“Ham Is Not A Toy,” But It Could Be A Parody

In Lewiston, Maine, a middle school student ignited a firestorm by placing a bag that contained a “ham steak” near where some Muslims were sitting:

Police are investigating as a possible hate crime an incident in which a ham steak was placed in a bag on a lunch table where a group of Somali students were sitting.
Superintendent Leon Levesque said the incident is being treated seriously and police are investigating. The center for the Prevention of Hate Violence is working with the school to devise a response plan.

Someone tell Barack Obama: another kind of “violence”!
A fuller account from the local newspaper in Lewiston, Maine is here. The most detailed account of all, however, appears to be this one, from a site I’d never heard of called “Associated Content, the People’s Media Company.” It appeared yesterday, and includes the facts from previous news stories, plus some embellishments. Like this quote from the school superintendent:

These children have got to learn that ham is not a toy, and that there are consequences for being nonchalant about where you put your sandwich.

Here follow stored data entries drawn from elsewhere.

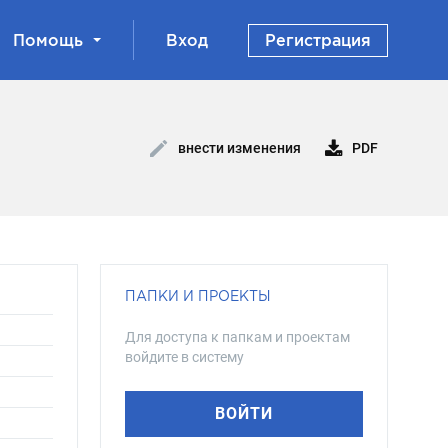
Помощь
Вход
Регистрация
PDF
внести изменения
ПАПКИ И ПРОЕКТЫ
Для доступа к папкам и проектам
войдите в систему
ВОЙТИ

The article also purports to quote a Somali student who was involved in the ham incident (in this telling, the ham steak becomes a sandwich):

“That ham sandwich in a bag where we couldn’t even see might as well have been that pig’s head,” said one of the traumatized Somali students, “and that cafeteria might as well have been the most religious building for Muslims in the state of Maine.”

It includes inflammatory comments by Stephen Wessler, the executive director of the Center for Prevention of Hate Violence, who is also quoted in the other news stories. Such as:

If people think insulting Muslims with ham is okay, more degrading acts will follow. The Jews had to go through the same thing when the Nazis would force-feed them bacon; do we really want our schools to become concentration camps?

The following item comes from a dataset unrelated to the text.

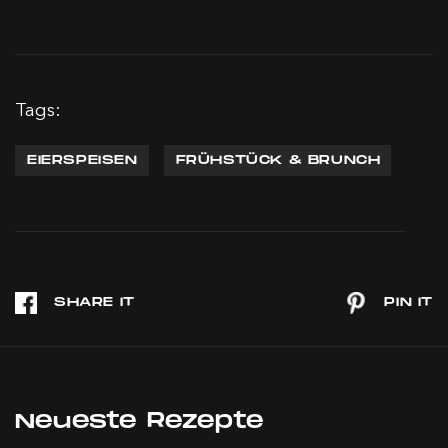
Tags:
EIERSPEISEN
FRÜHSTÜCK & BRUNCH
Neueste Rezepte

It is pretty obvious that this last account is a parody. What makes this interesting is that Fox News apparently fell for it.
On Fox & Friends this morning, this story was covered, with some hilarity: there was a picture of a ham sandwich, and the superintendent’s alleged statement that “Ham is not a toy” was featured. I was only listening with one ear, but it clearly seemed to be reported straight, obviously in reliance on the Associated Content story. So a Fox fact checker didn’t check far enough.
Actually, if the Fox staff had done a little more investigation, they would have found that the same Associated Content “reporter” also wrote about the Target bacon controversy:

Said Target spokeswoman Paula Greear in an e-mail to The Associated Press, “We are confident that this is a reasonable solution for our guests and team members. If not, then whatever. We’re all sick of bending over backwards for these people, anyway. Now that they’re in America they’re allowed to complain without being beheaded, and they seem to be making up for lost time.”
Greear also reported that fortunately the problem was only a local one, and that there was not an issue in most stores in the Twin Cities, Minnesota, or nationwide. “They’re pretty easy to brainwash, that’s how we get them to work for us for 30 years, so we expect this sort of behavior from a small group of them every now and then.” Said Greear.

Admittedly, we live in an era in which it is often difficult to distinguish fact from parody. Still, it’s reasonable to expect a higher level of fact-checking, even from a soft news show like Fox & Friends.
It’s too bad, too, as the actual story is interesting in its own right.